By applying the system we use to identify goals, based on advantages and problems in a position, you can come up with the correct solution, as some did in this thread.

If you are slightly more advanced in your understanding of chess theory, and are able to identify more complex goals, it can help you find an additional plan, or understand the computer's plan by "reverse-engineering".

Bottom line, in this position the goal was given already in the assignment, to fight against the pawn chain, and any plan that achieves this without serious drawbacks would be a good practical solution. 

Remember that in chess, a perfectionist approach based on the hope to match the computer solutions as much as possible, is counter-productive and not educational. 
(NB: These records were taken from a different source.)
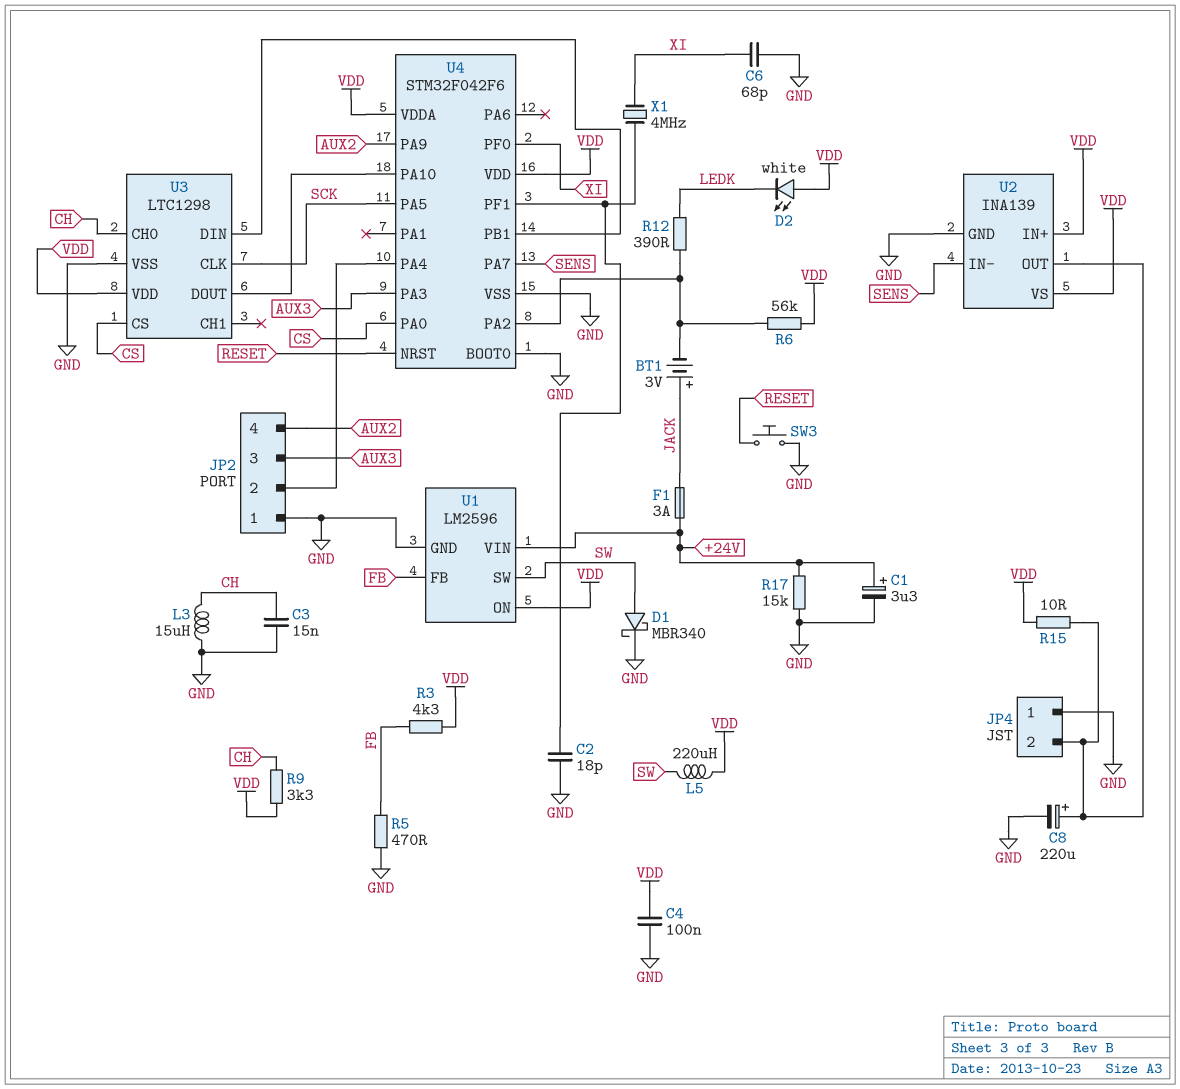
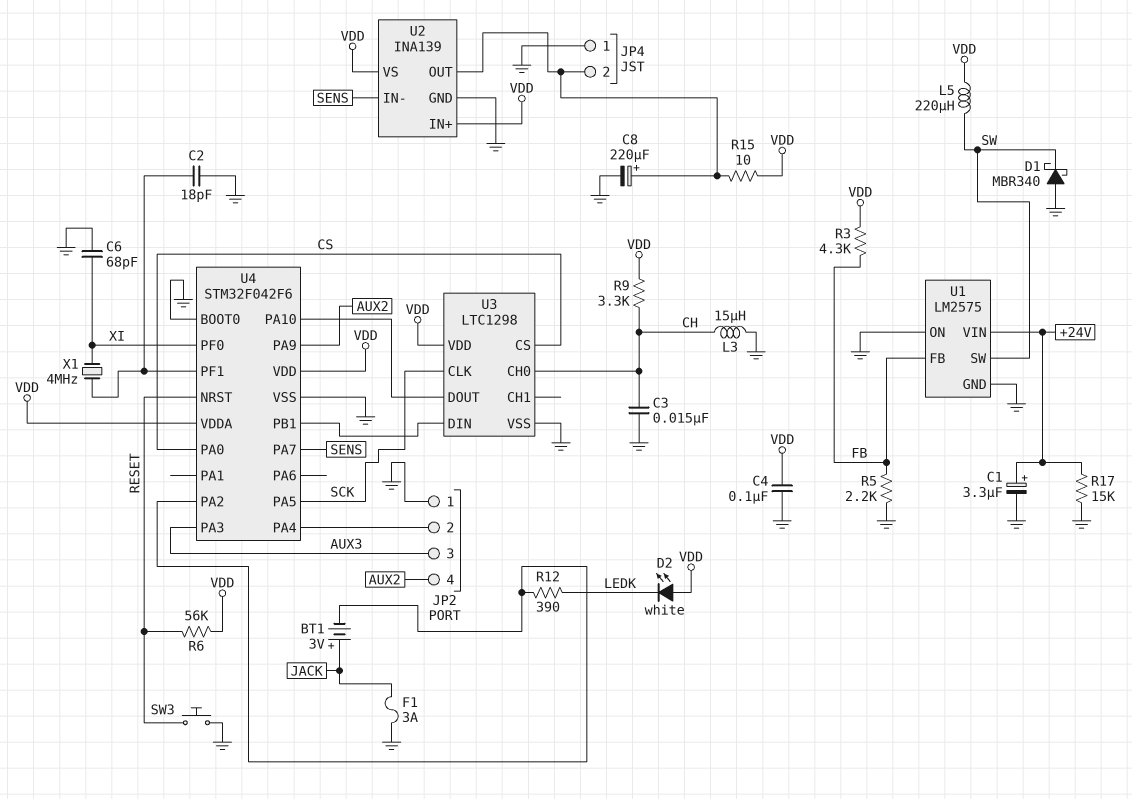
D1: schottky MBR340 (A SW, K GND) -> schottky MBR340 (A GND, K SW)
F1: 3A (+24V, JACK) -> 3A (GND, JACK)
R5: 470 (FB, GND) -> 2.2k (FB, GND)
R6: 56k (U4/PA2, VDD) -> 56k (RESET, VDD)
U1: LM2596 -> LM2575
U1 pin ON: VDD -> GND

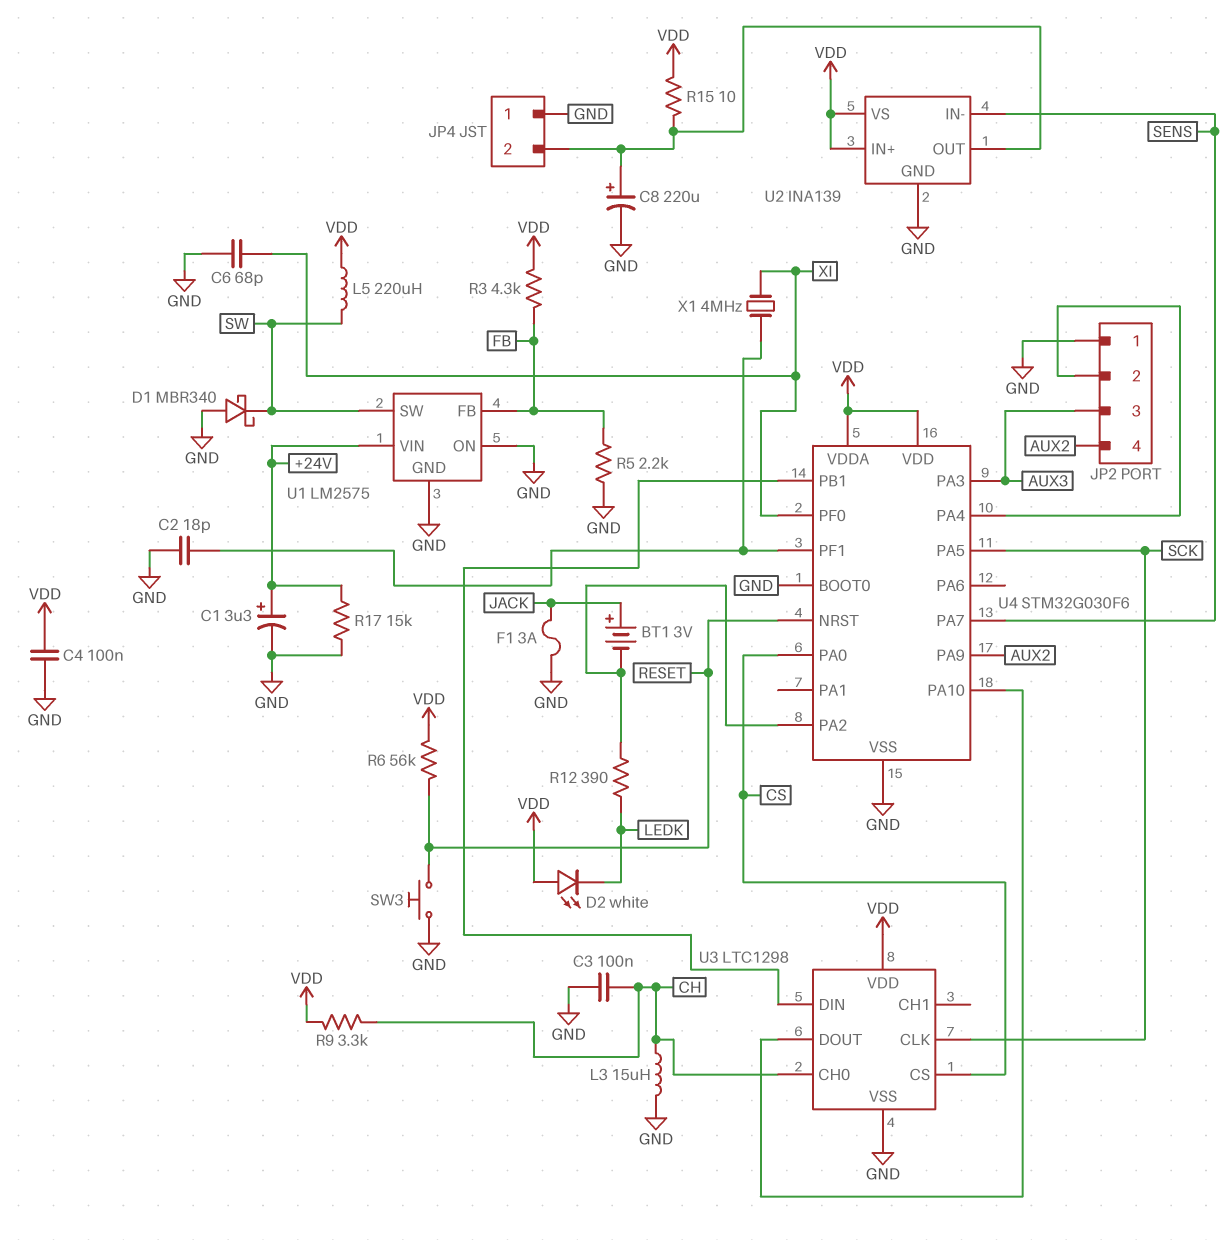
C3: 15nF (CH, GND) -> 100nF (CH, GND)
U4: STM32F042F6 -> STM32G030F6

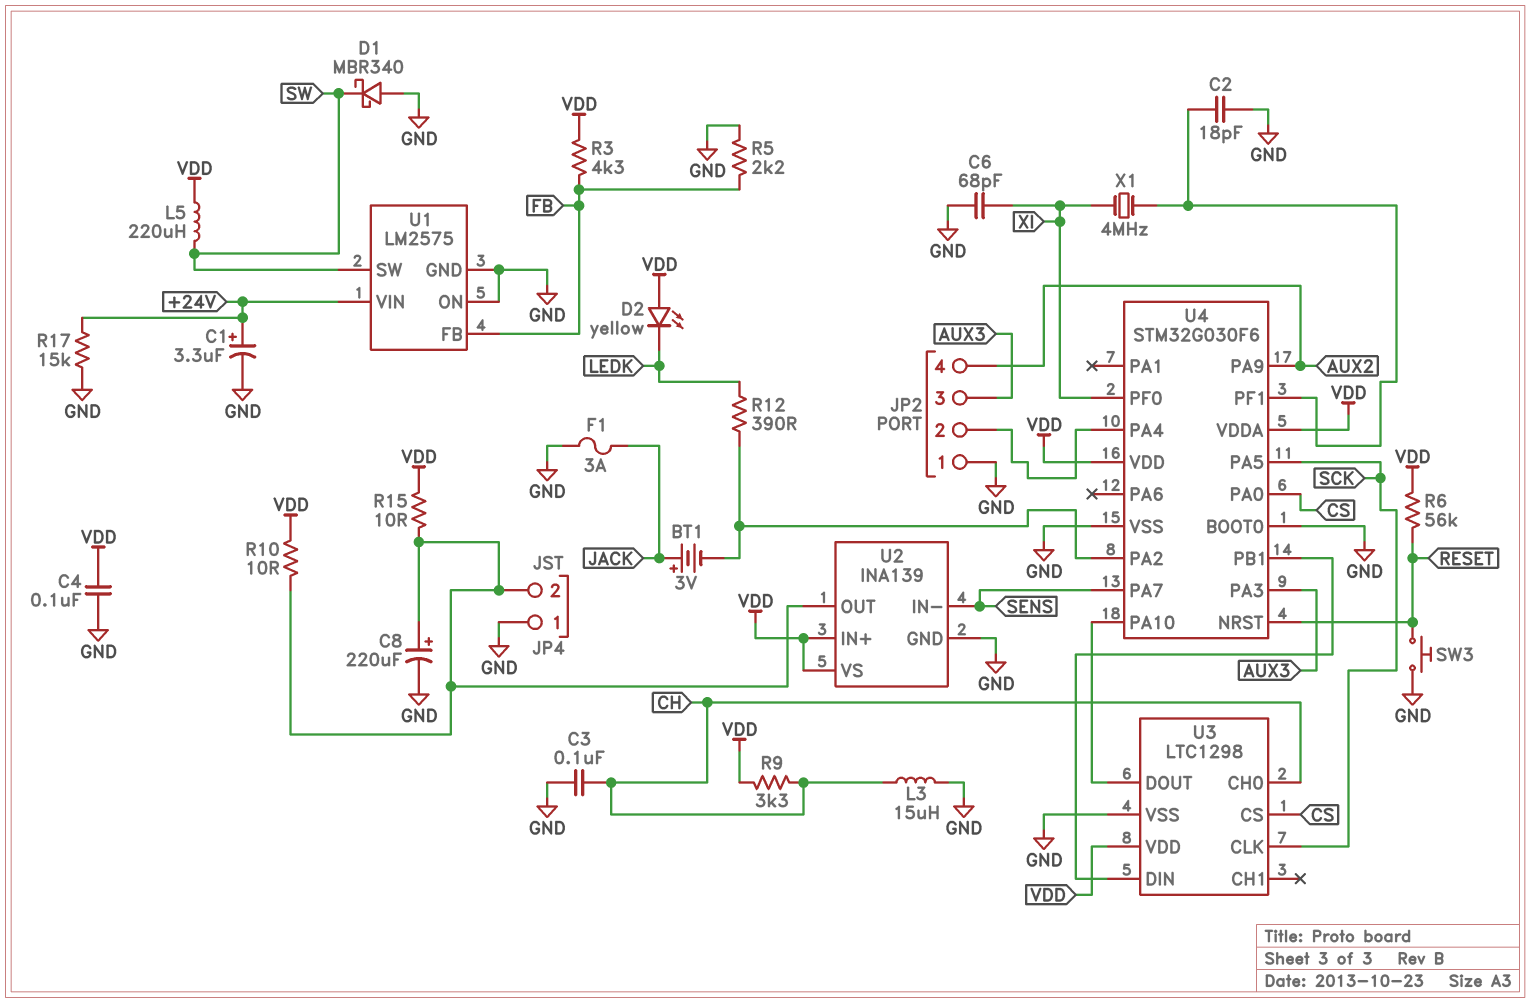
D2: LED white (A VDD, K LEDK) -> LED yellow (A VDD, K LEDK)
R10: none -> 10 (JP4/2, VDD)

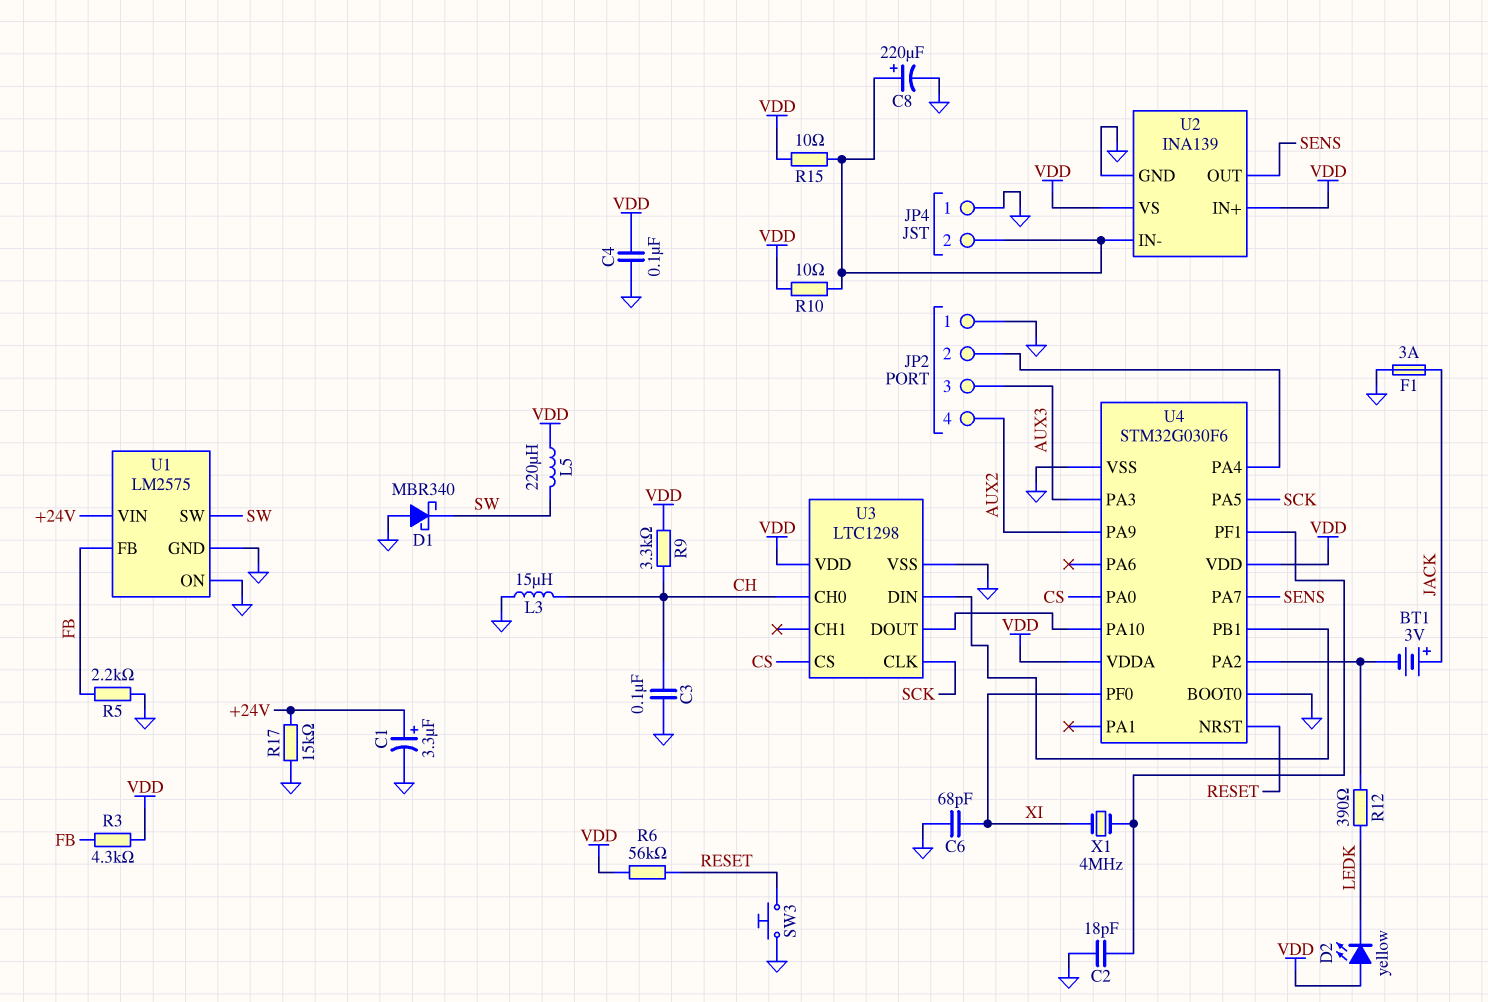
U2 pin IN-: SENS -> JP4/2
U2 pin OUT: JP4/2 -> SENS

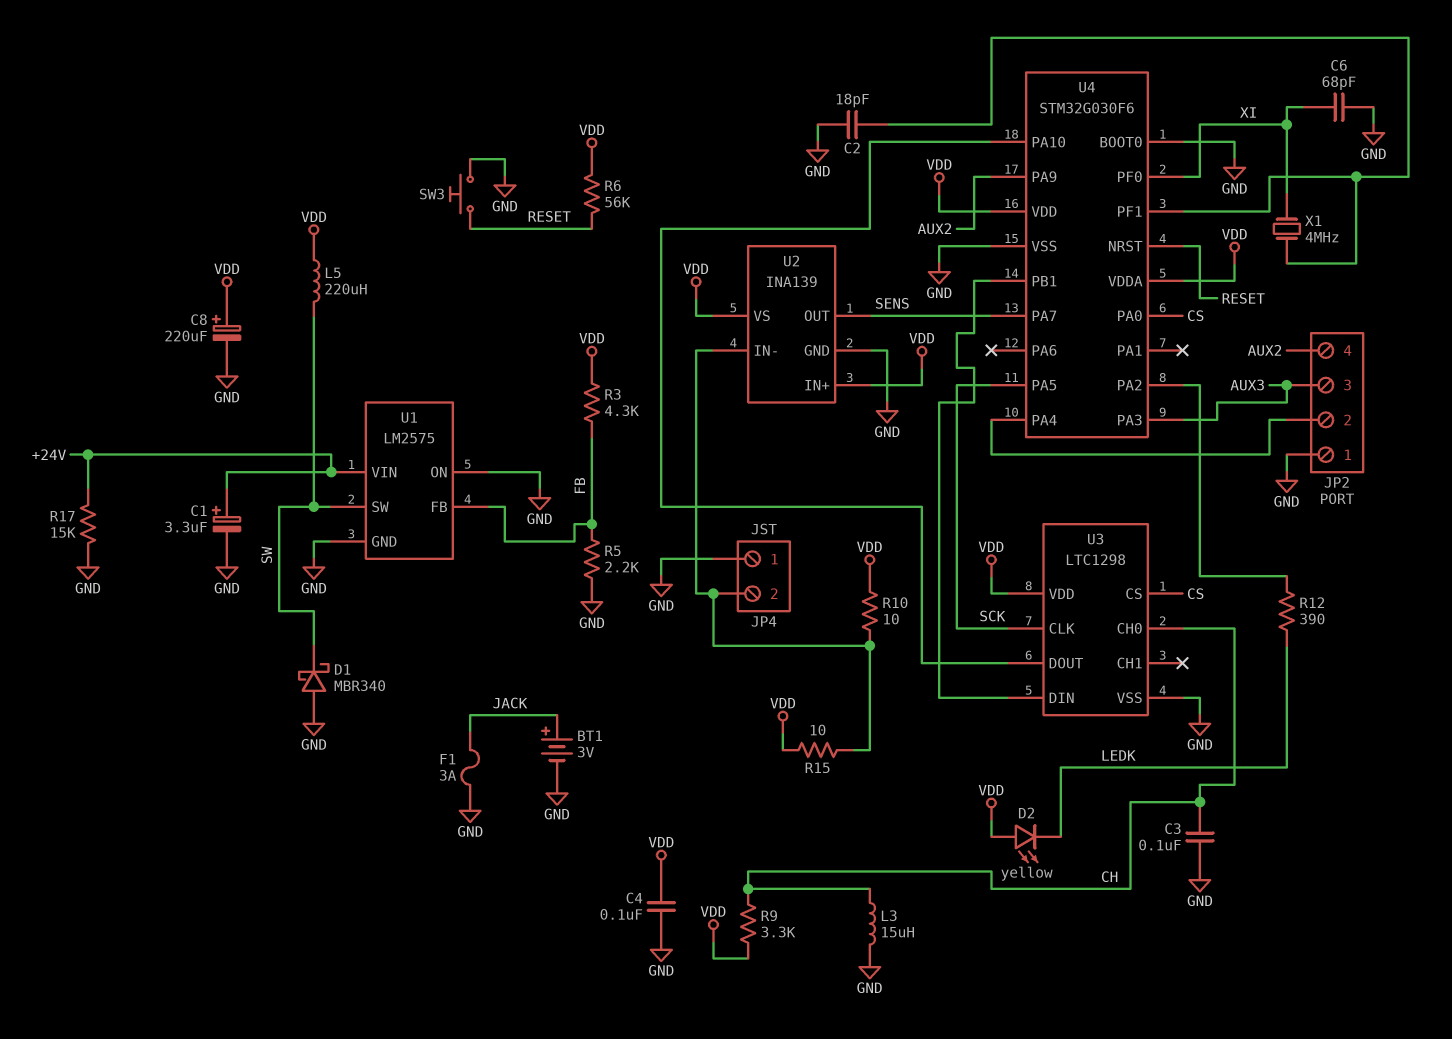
BT1: 3V (plus JACK, minus U4/PA2) -> 3V (plus JACK, minus GND)
C8: 220uF (plus JP4/2, minus GND) -> 220uF (plus VDD, minus GND)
Using the analysis board, especially in a case as you describe here, where you are not happy with your current calculation ability, will also be counter-productive. Instead, you should train yourself with only real calculation. Anything else will make your brain work in a mode that is used while using the analysis board, and you will not improve. This takes into account that the process of change means that maybe, at the beginning, the results will naturally drop, because you are not using that external help. But we are not here for immediate results, but rather improvement, and the results will catch up. 

Remember, you only learn by challenges. Analysis board, computer analysis, openings memorization, are counter-productive to the learning process in these cases. 

 

Avatar of moonmaster9000

b5 breaks the base of black's pawn chain.